Question: Consider the space of $2 \times 2$ matrices equipped with the inner product: $\langle A , B \rangle = \operatorname{tr}(A^T B)$
i) Find an orthonormal basis for the subspace $V = \{M \in M_{2\times 2}|AM=MA\}$ where $$ A = \begin{bmatrix} -1 & 0 \\ 0 & 1 \\ \end{bmatrix}, \quad M = \begin{bmatrix} a & b \\ c & d \\ \end{bmatrix} $$
So $AM$ I got: $$ \begin{bmatrix} -a & -b \\ c & d \\ \end{bmatrix} $$
and $MA$ I got: $$ \begin{bmatrix} -a & b \\ -c & d \\ \end{bmatrix} $$ So equated this two, I get the following relationships: $-a= -a$, $b,c = 0$, and $d = d$ giving me a basis: $$ \begin{bmatrix} 1 & 0 \\ 0 & 0 \\ \end{bmatrix} $$
and
$$ \begin{bmatrix} 0 & 0 \\ 0 & 1 \\ \end{bmatrix} $$
Did I do this question correctly or was I supposed to use the inner product to find the orthonormal basis? Can someone point out where I went wrong?

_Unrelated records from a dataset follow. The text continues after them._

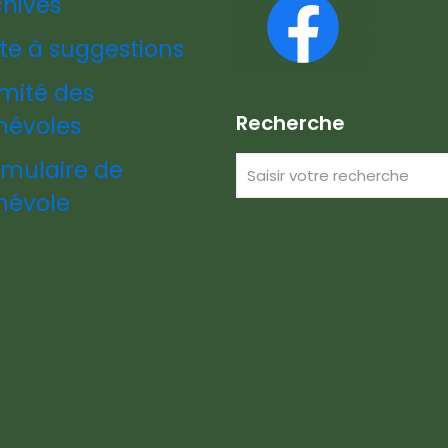
chives
te à suggestions
mité des
Recherche
névoles
rmulaire de
névole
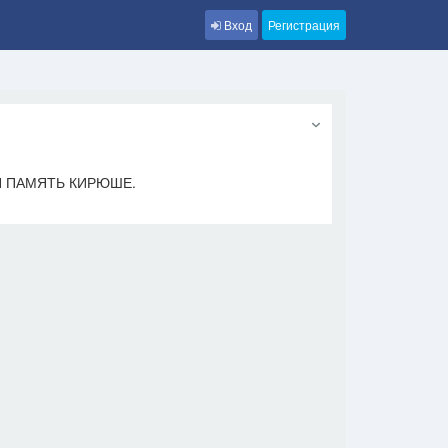
Вход
Регистрация
Я ПАМЯТЬ КИРЮШЕ.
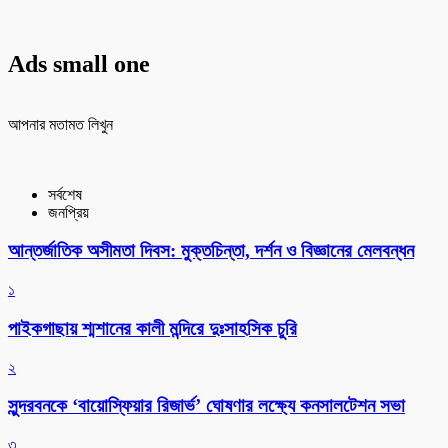
Ads small one
আপনার মতামত লিখুন
সর্বশেষ
জনপ্রিয়
আন্তর্জাতিক অসীমতা দিবস: মুক্তচিন্তা, দর্শন ও বিজ্ঞানের মেলবন্ধন
১
পাইকগাছায় শ্মশানের কালী মন্দিরে দুঃসাহসিক চুরি
২
সুন্দরবনকে ‘বায়োস্ফিয়ার রিজার্ভ’ ঘোষণার লক্ষ্যে কনসালটেশন সভা
৩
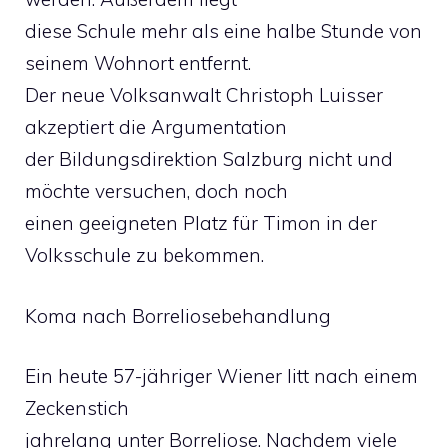
diese Schule mehr als eine halbe Stunde von
seinem Wohnort entfernt.
Der neue Volksanwalt Christoph Luisser
akzeptiert die Argumentation
der Bildungsdirektion Salzburg nicht und
möchte versuchen, doch noch
einen geeigneten Platz für Timon in der
Volksschule zu bekommen.
Koma nach Borreliosebehandlung
Ein heute 57-jähriger Wiener litt nach einem
Zeckenstich
jahrelang unter Borreliose. Nachdem viele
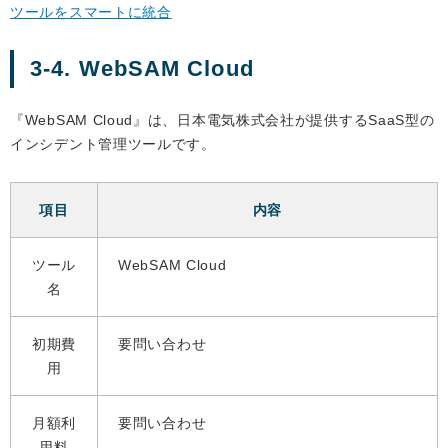
ツールをスマートに統合
3-4. WebSAM Cloud
『WebSAM Cloud』は、日本電気株式会社が提供するSaaS型の
インシデント管理ツールです。
項目
内容
ツール
WebSAM Cloud
名
初期費
要問い合わせ
用
月額利
要問い合わせ
用料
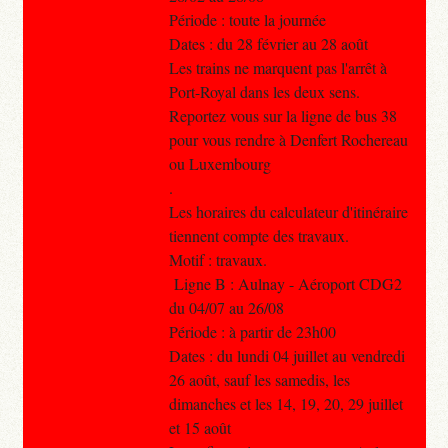
Période : toute la journée
Dates : du 28 février au 28 août
Les trains ne marquent pas l'arrêt à
Port-Royal dans les deux sens.
Reportez vous sur la ligne de bus 38
pour vous rendre à Denfert Rochereau
ou Luxembourg
.
Les horaires du calculateur d'itinéraire
tiennent compte des travaux.
Motif : travaux.
Ligne B : Aulnay - Aéroport CDG2
du 04/07 au 26/08
Période : à partir de 23h00
Dates : du lundi 04 juillet au vendredi
26 août, sauf les samedis, les
dimanches et les 14, 19, 20, 29 juillet
et 15 août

You have correctly found a basis for the subspace $V$.
Typically, you would use the basis that you found in order to get an orthonormal basis, using the Gram-Schmidt process for instance. However, in this case you "got lucky" in that your basis is already orthonormal. To complete your answer, all you need to do is state that your basis is orthonormal (relative to the inner product given).
In other words, it is important to say that the matrices $$ M_1 = \pmatrix{1&0\\0&0}, \qquad M_2 = \pmatrix{0&0\\0&1} $$ satisfy $\langle M_1,M_1\rangle = \langle M_2,M_2\rangle = 1$ and $\langle M_1,M_2 \rangle = 0$.